Meus anjos da guarda um dia pedem demissão.
Uma hora no ponto do ônibus, depois de jantar na casa do Ernesto, de jogar I Ching com a Carol, laughing to forget. A companhia era uma prostituta, muito bem vestida, aliás, e muito simpática.
Salvador é uma cidade do interior com status de capital. Uma da manhã e não tinham mais ônibus.
— Não tem problema: cochilo aqui mesmo!
Bastou recostar a cabeça na parede de vidro do ponto de ônibus, desponta no horizonte ele: O LAPA-BARRA!!!
— Até que altura da Barra vai esse ônibus?
— Farol da Barra.
— Uh... toca o barco, motô!
Desci, pois, no Farol da Barra, e vim caminhando, margeando a praia até a minha casa. Vaguei como um espectro do carnaval que passou (e com a graça dos orixás, me enfurnei em casa e não vi um único abadá!), entre sanitários químicos já perfumadíssimos novamente, mais prostituta e estrangeiros de todos os planetas.
Parei na balaustrada, fiquei namorando a praia, que eu nunca tinha visto mais linda.

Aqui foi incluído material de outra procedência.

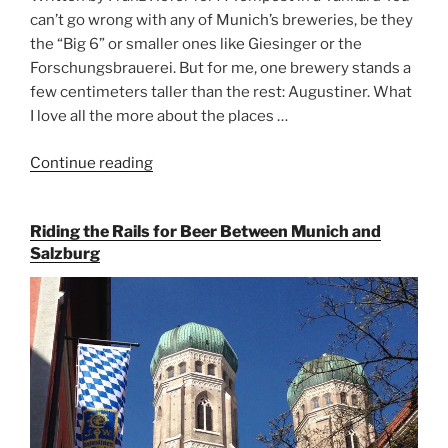
can’t go wrong with any of Munich’s breweries, be they
the “Big 6” or smaller ones like Giesinger or the
Forschungsbrauerei. But for me, one brewery stands a
few centimeters taller than the rest: Augustiner. What
I love all the more about the places …
Continue reading
“On
the
Hunt
Riding the Rails for Beer Between Munich and
for
Salzburg
Augustiner
Beer
in
Munich”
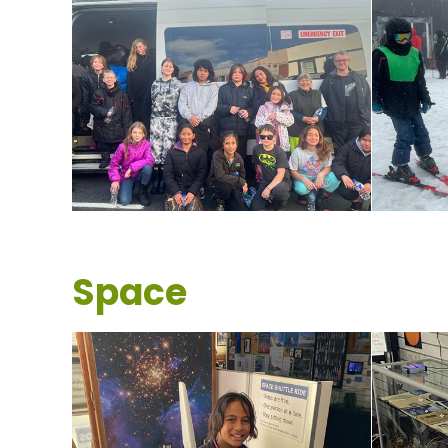
Space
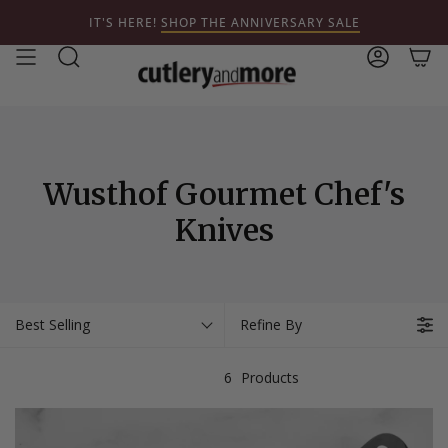
Skip
IT'S HERE!
SHOP THE ANNIVERSARY SALE
to
content
Search
Account
Wusthof Gourmet Chef's
Knives
Best Selling
Refine By
6
Products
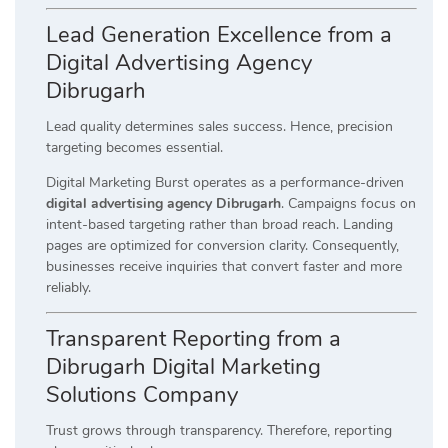
Lead Generation Excellence from a
Digital Advertising Agency
Dibrugarh
Lead quality determines sales success. Hence, precision
targeting becomes essential.
Digital Marketing Burst operates as a performance-driven
digital advertising agency Dibrugarh
. Campaigns focus on
intent-based targeting rather than broad reach. Landing
pages are optimized for conversion clarity. Consequently,
businesses receive inquiries that convert faster and more
reliably.
Transparent Reporting from a
Dibrugarh Digital Marketing
Solutions Company
Trust grows through transparency. Therefore, reporting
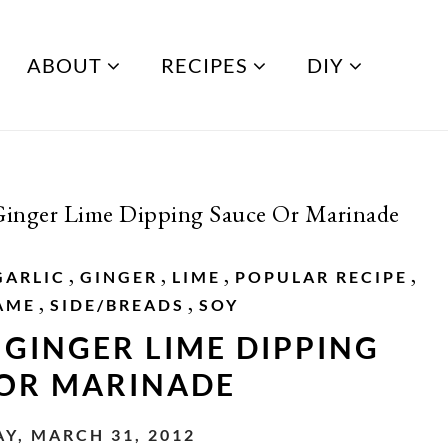
ABOUT
RECIPES
DIY
Ginger Lime Dipping Sauce Or Marinade
,
,
,
,
GARLIC
GINGER
LIME
POPULAR RECIPE
,
,
AME
SIDE/BREADS
SOY
 GINGER LIME DIPPING
 OR MARINADE
Y, MARCH 31, 2012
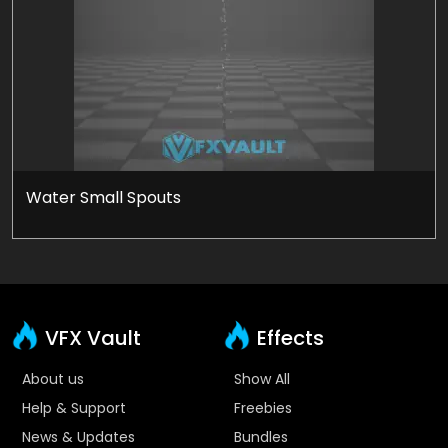
Water Small Spouts
VFX Vault
Effects
About us
Show All
Help & Support
Freebies
News & Updates
Bundles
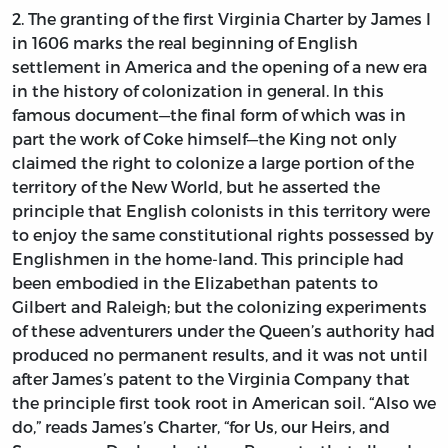
2. The granting of the first Virginia Charter by James I
in 1606 marks the real beginning of English
settlement in America and the opening of a new era
in the history of colonization in general. In this
famous document—the final form of which was in
part the work of Coke himself—the King not only
claimed the right to colonize a large portion of the
territory of the New World, but he asserted the
principle that English colonists in this territory were
to enjoy the same constitutional rights possessed by
Englishmen in the home-land. This principle had
been embodied in the Elizabethan patents to
Gilbert and Raleigh; but the colonizing experiments
of these adventurers under the Queen’s authority had
produced no permanent results, and it was not until
after James’s patent to the Virginia Company that
the principle first took root in American soil. “Also we
do,” reads James’s Charter, “for Us, our Heirs, and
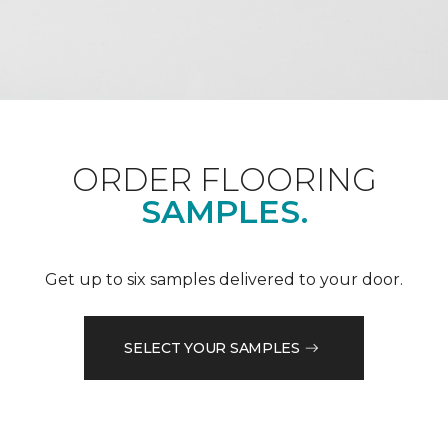
ORDER FLOORING
SAMPLES.
Get up to six samples delivered to your door.
SELECT YOUR SAMPLES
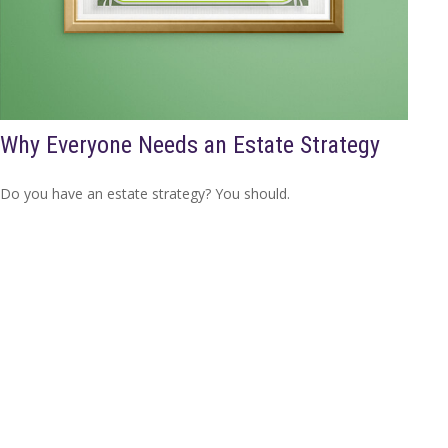
Why Everyone Needs an Estate Strategy
Do you have an estate strategy? You should.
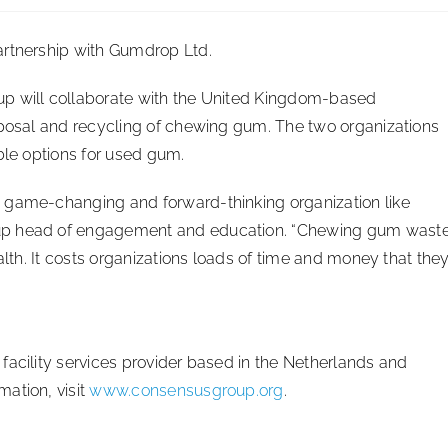
partnership with Gumdrop Ltd.
up will collaborate with the United Kingdom-based
sposal and recycling of chewing gum. The two organizations
ble options for used gum.
 game-changing and forward-thinking organization like
oup head of engagement and education. “Chewing gum wast
alth. It costs organizations loads of time and money that the
facility services provider based in the Netherlands and
ation, visit
www.consensusgroup.org
.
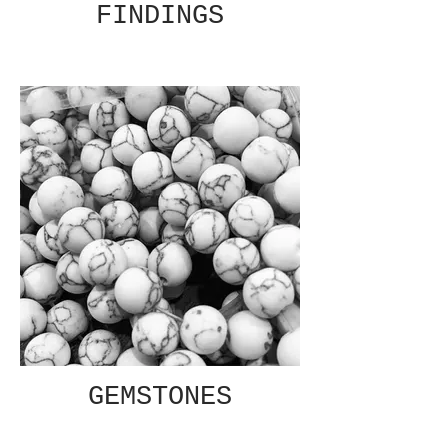
FINDINGS
GEMSTONES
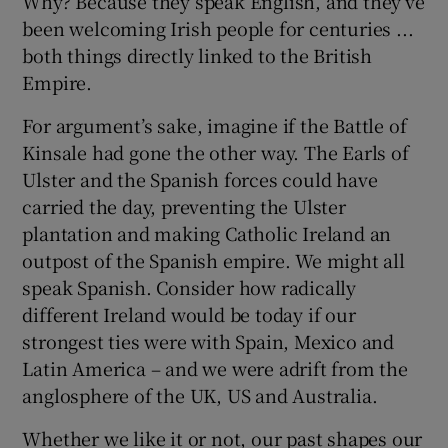
Why? Because they speak English, and they’ve
been welcoming Irish people for centuries ...
both things directly linked to the British
Empire.
For argument’s sake, imagine if the Battle of
Kinsale had gone the other way. The Earls of
Ulster and the Spanish forces could have
carried the day, preventing the Ulster
plantation and making Catholic Ireland an
outpost of the Spanish empire. We might all
speak Spanish. Consider how radically
different Ireland would be today if our
strongest ties were with Spain, Mexico and
Latin America – and we were adrift from the
anglosphere of the UK, US and Australia.
Whether we like it or not, our past shapes our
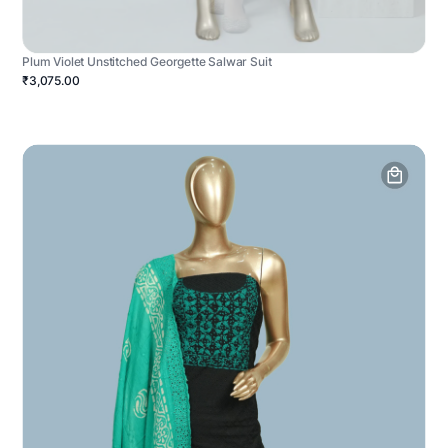
Plum Violet Unstitched Georgette Salwar Suit
₹3,075.00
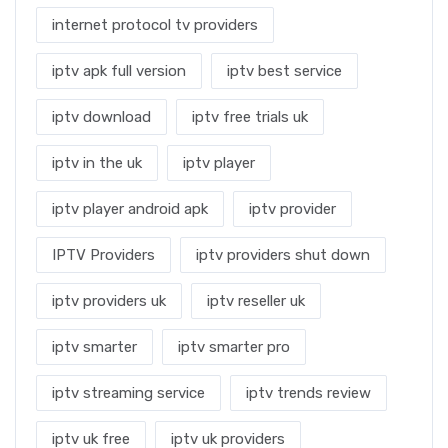
internet protocol tv providers
iptv apk full version
iptv best service
iptv download
iptv free trials uk
iptv in the uk
iptv player
iptv player android apk
iptv provider
IPTV Providers
iptv providers shut down
iptv providers uk
iptv reseller uk
iptv smarter
iptv smarter pro
iptv streaming service
iptv trends review
iptv uk free
iptv uk providers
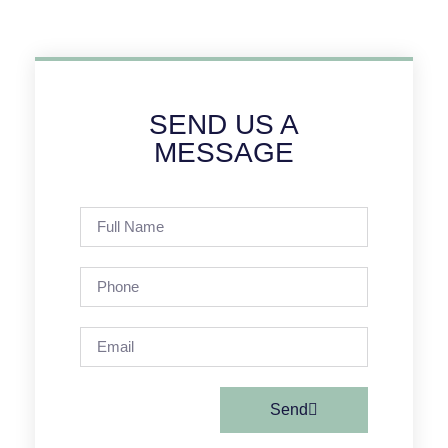
SEND US A
MESSAGE
Send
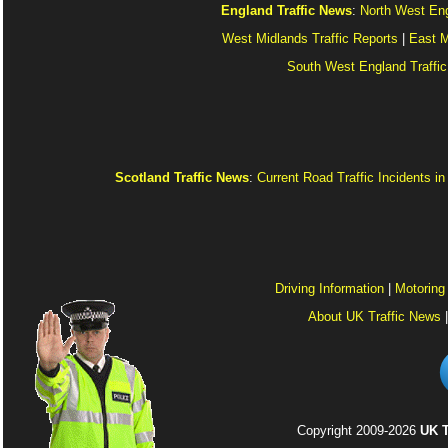
England Traffic News
:
North West Eng
West Midlands Traffic Reports
|
East M
South West England Traffic
Scotland Traffic News
:
Current Road Traffic Incidents i
Driving Information
|
Motoring
About UK Traffic News
Copyright 2009-2026
UK T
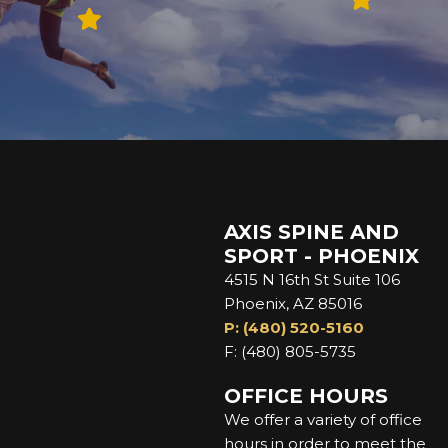
AXIS SPINE AND
SPORT - PHOENIX
4515 N 16th St Suite 106
Phoenix, AZ 85016
P: (480) 520-5160
F: (480) 805-5735
OFFICE HOURS
We offer a variety of office
hours in order to meet the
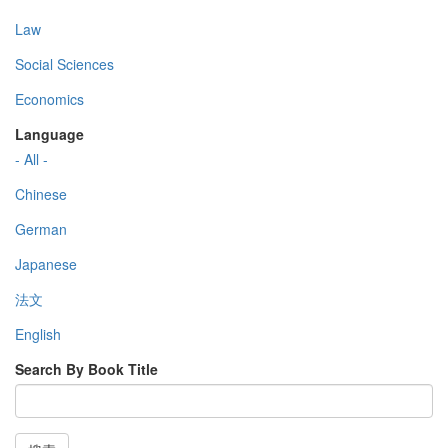
Law
Social Sciences
Economics
Language
- All -
Chinese
German
Japanese
法文
English
Search By Book Title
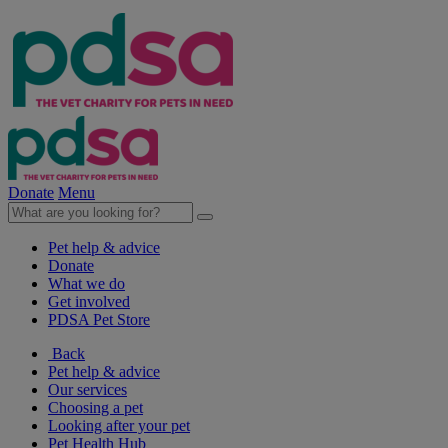
Donate
Menu
Pet help & advice
Donate
What we do
Get involved
PDSA Pet Store
Back
Pet help & advice
Our services
Choosing a pet
Looking after your pet
Pet Health Hub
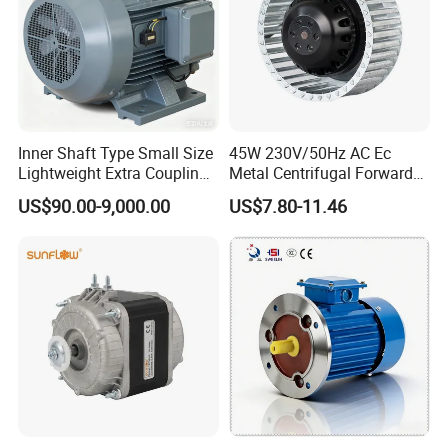
Inner Shaft Type Small Size
45W 230V/50Hz AC Ec
Lightweight Extra Coupling
Metal Centrifugal Forward
Yyb90s-2
Fan Motor with Aluminum
US$90.00-9,000.00
US$7.80-11.46
Impeller φ120mm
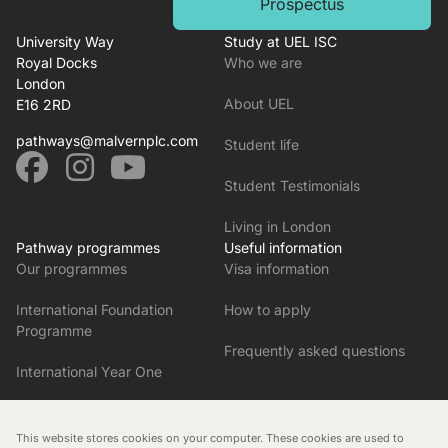
Prospectus
University Way
Study at UEL ISC
Royal Docks
Who we are
London
About UEL
E16 2RD
pathways@malvernplc.com
Student life
Student Testimonials
Living in London
Pathway programmes
Useful information
Our programmes
Visa information
International Foundation
How to apply
Programme
Frequently asked questions
International Year One
Pre-Master’s in English and
Research Skills
This website stores cookies on your computer. These cookies are used to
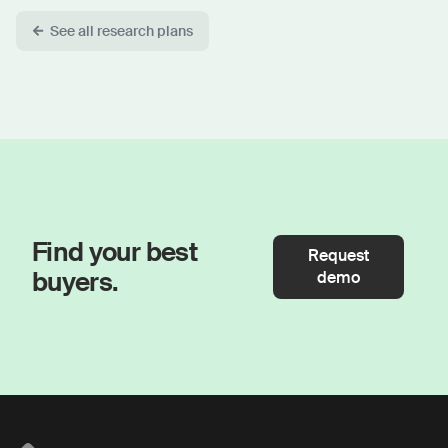
See all research plans
Find your best
Request
buyers.
demo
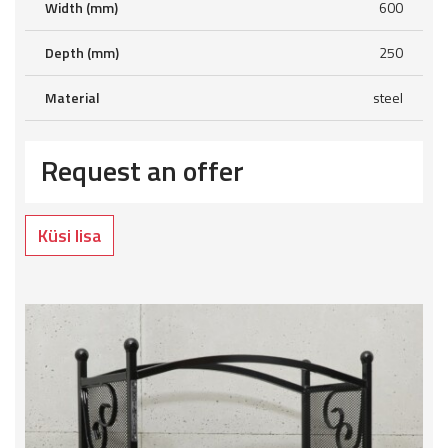
Width (mm)
600
Depth (mm)
250
Material
steel
Request an offer
Küsi lisa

Tinham acabado de passar o trator com arado para limpar os detritos enterrados, e a areia fina ficou compacta com o peso dos pneus. Maré baixa, praia pequena, em forma de lua minguante, num sorriso perpétuo, dentes brancos de areia, saliva de água do mar.
Mesmo sem descer as escadas, senti a textura porosa da areia entre os meus dedos, e mentalmente friccionei a planta dos pés na areia fria e úmida. Deixei a maresia lamber meu rosto, deixar seu gosto salgado de amor nos meus lábios, tomar cada pedaço da minha pele de assalto, e fazer dos meus poros reféns daquele carinho.
Soltei os cabelos ao vento, e segui o caminho de casa. Tirei o Iô-Iô do bolso, e subi a ladeira absorvida pela imprescindivel necessidade de fazer o brinquedo "dormir". A quinta feira começou iluminada. Não pelo lado visível da lua, mas pelo seu dark side.
Meus problemas têm solução. Eu só tenho que esperar que um sol qualquer ilumine a minha superfície para que eu possa enxergar a saída. Ou a porta de entrada.
E que seja doce, que seja doce, que seja doce!